▸ Records for this exercise:
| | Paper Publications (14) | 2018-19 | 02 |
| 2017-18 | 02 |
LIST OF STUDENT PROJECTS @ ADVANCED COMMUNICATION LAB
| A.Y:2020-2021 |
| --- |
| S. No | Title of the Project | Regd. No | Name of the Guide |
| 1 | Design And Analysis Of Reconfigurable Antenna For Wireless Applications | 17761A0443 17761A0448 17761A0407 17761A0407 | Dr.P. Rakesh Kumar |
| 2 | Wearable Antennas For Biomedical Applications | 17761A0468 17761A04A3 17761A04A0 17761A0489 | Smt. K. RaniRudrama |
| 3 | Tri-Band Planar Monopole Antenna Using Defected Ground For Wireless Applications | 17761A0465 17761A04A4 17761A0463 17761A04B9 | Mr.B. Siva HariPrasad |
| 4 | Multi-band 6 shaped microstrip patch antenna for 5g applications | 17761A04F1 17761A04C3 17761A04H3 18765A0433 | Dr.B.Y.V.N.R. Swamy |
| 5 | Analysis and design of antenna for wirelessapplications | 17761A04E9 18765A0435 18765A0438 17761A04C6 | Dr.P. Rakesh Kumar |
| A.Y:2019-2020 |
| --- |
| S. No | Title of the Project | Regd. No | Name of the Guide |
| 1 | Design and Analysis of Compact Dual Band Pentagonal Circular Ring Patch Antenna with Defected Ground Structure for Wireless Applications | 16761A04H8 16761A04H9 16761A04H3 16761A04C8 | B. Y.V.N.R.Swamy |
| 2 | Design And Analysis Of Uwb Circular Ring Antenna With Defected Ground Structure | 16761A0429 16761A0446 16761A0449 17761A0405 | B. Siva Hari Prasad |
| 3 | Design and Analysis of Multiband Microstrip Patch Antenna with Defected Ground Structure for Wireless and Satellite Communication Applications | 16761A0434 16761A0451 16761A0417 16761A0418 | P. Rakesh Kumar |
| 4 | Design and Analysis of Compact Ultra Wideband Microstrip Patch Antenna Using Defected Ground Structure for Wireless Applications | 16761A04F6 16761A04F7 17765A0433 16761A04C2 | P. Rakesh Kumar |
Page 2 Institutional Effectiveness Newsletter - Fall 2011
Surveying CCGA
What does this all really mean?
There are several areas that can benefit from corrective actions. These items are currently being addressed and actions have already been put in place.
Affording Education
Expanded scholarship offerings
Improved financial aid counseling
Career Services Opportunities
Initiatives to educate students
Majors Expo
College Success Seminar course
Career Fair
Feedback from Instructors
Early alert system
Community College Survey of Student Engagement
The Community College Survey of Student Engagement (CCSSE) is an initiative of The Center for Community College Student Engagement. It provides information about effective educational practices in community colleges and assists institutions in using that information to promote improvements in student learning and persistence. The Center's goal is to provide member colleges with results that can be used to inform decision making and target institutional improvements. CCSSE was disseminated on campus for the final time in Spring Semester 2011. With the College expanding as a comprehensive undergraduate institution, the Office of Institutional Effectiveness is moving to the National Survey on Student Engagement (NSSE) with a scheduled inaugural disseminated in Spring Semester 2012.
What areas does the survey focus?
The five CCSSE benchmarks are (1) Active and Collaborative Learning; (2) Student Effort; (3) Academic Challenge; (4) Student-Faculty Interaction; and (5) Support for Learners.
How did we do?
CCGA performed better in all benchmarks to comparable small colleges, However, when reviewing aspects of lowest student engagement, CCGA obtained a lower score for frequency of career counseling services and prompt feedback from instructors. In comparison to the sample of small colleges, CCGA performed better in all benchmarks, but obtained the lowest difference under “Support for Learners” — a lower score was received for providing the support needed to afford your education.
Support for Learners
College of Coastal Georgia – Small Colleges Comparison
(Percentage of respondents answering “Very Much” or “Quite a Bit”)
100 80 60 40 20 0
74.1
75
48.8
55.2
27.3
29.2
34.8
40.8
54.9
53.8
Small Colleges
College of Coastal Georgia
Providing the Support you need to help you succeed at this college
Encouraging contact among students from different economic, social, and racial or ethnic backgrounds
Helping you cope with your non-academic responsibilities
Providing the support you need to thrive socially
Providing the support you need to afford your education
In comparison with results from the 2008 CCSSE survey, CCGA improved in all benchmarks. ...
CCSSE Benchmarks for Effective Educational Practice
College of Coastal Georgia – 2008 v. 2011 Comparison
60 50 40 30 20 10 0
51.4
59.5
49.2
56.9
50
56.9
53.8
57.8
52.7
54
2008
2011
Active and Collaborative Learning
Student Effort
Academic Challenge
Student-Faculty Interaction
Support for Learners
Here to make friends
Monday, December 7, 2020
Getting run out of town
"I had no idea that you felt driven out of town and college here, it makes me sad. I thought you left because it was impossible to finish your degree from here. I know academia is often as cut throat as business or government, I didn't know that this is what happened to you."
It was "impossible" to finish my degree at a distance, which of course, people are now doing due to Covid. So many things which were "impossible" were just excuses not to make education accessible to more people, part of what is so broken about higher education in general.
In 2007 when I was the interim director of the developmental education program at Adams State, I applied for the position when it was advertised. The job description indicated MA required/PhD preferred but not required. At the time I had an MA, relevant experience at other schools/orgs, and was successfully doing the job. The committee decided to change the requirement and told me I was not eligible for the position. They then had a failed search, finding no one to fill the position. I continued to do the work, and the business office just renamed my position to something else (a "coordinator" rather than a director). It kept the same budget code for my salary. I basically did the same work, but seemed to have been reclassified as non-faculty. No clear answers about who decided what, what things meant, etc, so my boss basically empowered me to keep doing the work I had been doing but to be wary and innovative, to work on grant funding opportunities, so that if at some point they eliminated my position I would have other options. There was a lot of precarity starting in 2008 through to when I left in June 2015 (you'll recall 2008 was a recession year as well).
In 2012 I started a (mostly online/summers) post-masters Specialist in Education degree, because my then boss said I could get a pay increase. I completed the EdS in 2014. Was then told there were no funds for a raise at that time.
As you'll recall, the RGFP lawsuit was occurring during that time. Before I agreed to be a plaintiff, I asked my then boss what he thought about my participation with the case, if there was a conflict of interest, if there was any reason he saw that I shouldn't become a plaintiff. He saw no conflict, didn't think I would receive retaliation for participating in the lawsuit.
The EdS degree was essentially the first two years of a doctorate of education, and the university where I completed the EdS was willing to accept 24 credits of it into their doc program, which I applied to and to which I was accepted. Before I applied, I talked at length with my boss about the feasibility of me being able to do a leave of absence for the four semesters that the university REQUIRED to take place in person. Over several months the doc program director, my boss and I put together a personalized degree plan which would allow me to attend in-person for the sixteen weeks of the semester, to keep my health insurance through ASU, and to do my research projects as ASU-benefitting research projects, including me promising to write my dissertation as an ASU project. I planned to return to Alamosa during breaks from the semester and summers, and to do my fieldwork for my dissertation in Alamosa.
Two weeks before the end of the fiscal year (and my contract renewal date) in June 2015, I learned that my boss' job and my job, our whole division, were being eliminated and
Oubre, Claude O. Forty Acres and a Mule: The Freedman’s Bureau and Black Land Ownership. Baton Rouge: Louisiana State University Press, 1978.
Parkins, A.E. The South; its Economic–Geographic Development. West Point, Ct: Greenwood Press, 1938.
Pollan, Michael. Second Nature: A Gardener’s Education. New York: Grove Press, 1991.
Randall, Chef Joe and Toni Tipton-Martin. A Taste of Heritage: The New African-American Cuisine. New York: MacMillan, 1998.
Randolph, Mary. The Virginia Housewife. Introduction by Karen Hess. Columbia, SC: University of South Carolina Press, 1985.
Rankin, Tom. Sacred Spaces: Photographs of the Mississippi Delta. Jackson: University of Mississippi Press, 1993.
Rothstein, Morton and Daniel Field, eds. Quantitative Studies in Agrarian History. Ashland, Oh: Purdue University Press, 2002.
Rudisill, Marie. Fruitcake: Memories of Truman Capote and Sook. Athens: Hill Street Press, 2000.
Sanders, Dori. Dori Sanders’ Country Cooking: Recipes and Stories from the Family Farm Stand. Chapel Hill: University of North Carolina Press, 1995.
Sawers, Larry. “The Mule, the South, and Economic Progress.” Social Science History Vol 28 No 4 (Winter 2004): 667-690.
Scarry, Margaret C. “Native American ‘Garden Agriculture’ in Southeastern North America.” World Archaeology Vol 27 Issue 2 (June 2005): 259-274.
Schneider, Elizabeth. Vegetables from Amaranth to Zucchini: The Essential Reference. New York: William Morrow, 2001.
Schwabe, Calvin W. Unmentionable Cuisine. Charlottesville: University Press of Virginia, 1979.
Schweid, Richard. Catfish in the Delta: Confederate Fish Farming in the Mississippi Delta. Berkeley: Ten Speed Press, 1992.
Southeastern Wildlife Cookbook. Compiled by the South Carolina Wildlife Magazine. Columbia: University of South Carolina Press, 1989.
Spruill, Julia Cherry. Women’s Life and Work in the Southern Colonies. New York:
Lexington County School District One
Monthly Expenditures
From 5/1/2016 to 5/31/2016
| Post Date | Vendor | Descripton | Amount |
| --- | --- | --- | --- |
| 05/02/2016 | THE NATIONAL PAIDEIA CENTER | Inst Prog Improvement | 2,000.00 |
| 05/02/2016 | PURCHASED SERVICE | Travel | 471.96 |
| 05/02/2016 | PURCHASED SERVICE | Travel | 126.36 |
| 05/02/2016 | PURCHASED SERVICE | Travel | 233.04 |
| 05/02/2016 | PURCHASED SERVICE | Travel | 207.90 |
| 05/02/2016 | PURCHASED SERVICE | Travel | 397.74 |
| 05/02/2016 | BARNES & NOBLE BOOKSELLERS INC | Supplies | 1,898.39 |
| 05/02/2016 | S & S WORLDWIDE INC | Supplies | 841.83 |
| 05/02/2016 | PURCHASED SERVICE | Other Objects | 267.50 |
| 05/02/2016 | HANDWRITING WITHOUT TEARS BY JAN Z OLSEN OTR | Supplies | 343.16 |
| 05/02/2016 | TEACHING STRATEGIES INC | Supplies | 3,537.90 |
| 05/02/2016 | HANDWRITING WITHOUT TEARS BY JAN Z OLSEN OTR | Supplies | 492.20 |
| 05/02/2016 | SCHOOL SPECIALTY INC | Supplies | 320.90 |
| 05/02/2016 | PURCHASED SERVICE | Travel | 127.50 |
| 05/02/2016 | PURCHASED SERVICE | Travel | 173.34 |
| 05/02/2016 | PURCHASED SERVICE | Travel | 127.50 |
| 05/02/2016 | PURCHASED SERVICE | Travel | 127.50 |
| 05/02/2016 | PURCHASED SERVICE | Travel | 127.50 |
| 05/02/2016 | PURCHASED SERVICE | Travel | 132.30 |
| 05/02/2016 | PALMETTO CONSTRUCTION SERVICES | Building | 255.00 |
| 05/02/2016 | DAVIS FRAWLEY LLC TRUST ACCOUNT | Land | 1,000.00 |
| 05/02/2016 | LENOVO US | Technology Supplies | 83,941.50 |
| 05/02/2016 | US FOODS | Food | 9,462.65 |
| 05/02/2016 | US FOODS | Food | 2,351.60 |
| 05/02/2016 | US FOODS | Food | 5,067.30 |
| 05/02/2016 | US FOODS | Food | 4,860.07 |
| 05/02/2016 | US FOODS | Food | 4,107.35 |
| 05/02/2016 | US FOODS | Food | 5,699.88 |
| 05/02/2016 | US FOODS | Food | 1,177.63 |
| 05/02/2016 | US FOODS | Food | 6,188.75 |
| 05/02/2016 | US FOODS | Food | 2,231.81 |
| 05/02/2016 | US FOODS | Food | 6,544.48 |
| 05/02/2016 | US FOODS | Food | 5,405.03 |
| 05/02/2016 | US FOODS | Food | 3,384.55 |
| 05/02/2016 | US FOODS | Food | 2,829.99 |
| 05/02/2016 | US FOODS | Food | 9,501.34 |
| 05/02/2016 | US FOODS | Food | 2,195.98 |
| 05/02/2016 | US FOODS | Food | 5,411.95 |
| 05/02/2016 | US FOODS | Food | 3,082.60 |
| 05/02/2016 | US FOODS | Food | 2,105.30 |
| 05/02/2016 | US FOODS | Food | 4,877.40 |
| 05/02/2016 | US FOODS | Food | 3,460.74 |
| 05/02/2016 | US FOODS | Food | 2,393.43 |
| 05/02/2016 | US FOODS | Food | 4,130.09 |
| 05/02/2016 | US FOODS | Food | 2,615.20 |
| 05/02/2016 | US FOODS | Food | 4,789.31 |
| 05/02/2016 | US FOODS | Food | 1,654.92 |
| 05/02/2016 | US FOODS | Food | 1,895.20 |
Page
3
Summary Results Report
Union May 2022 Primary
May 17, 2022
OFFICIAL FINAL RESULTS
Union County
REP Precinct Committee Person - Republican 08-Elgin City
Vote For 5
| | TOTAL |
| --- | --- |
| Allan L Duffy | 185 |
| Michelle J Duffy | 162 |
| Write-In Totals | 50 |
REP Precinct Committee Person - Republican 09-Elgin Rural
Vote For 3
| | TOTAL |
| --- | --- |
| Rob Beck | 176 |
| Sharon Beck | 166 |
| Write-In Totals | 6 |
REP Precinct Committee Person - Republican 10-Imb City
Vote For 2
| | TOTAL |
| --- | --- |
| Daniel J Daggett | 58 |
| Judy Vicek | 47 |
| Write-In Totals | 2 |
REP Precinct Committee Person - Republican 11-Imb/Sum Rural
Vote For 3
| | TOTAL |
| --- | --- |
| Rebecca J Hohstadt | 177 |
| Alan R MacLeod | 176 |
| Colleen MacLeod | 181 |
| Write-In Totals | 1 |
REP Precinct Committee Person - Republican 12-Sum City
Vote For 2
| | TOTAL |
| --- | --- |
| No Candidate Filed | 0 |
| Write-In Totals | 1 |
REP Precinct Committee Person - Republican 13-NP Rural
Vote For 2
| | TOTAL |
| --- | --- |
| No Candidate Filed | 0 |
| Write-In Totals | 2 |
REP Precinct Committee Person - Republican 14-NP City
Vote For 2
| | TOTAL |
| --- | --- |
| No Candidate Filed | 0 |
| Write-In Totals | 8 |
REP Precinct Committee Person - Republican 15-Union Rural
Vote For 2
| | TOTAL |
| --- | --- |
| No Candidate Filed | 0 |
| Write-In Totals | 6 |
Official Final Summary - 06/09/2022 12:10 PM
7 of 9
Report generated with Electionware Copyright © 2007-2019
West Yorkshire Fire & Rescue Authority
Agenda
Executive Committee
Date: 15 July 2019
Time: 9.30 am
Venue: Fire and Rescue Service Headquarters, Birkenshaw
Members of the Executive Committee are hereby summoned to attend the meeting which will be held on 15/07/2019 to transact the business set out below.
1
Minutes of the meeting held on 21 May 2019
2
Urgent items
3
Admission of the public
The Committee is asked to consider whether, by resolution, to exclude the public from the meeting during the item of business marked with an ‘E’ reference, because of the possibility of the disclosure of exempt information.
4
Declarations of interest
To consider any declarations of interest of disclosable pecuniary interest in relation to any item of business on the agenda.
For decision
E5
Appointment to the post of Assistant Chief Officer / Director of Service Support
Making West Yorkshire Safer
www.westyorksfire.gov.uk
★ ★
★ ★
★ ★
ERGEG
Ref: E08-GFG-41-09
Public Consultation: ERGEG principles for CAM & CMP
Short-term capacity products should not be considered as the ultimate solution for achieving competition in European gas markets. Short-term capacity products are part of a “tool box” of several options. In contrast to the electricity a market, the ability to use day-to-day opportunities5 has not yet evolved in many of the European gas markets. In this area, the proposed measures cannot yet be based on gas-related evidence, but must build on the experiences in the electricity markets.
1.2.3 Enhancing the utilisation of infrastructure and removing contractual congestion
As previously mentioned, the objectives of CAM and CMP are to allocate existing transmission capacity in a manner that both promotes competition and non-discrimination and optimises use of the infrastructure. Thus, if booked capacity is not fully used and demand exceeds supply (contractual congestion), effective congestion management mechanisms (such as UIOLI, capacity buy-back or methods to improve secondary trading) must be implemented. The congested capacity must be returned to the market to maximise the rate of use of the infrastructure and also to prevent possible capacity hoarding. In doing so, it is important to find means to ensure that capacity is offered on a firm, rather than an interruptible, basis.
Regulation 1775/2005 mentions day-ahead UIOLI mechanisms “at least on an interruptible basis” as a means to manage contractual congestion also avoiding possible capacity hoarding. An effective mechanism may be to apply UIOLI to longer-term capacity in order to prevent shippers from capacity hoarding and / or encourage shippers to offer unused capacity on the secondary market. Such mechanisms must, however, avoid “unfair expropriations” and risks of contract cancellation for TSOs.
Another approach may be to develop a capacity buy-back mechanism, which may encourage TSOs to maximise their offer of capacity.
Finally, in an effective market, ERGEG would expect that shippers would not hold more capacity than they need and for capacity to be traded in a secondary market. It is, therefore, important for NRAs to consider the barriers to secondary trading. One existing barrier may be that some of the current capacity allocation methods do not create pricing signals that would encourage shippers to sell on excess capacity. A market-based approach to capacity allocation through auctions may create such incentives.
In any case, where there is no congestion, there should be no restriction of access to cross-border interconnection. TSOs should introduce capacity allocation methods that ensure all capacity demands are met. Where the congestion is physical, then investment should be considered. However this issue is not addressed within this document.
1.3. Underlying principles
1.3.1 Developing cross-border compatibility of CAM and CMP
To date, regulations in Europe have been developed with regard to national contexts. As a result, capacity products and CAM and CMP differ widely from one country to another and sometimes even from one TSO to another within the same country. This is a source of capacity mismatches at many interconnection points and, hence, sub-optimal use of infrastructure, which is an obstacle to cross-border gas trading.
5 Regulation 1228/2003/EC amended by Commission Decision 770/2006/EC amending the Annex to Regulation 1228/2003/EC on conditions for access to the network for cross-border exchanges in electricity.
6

▸ The task: The response must hold only the lines above from the line with "Parkins, A.E. The" through the line with "Randall, Chef Joe", each copied exactly, both ends kept.

▸ The answer:
Parkins, A.E. The South; its Economic–Geographic Development. West Point, Ct: Greenwood Press, 1938.
Pollan, Michael. Second Nature: A Gardener’s Education. New York: Grove Press, 1991.
Randall, Chef Joe and Toni Tipton-Martin. A Taste of Heritage: The New African-American Cuisine. New York: MacMillan, 1998.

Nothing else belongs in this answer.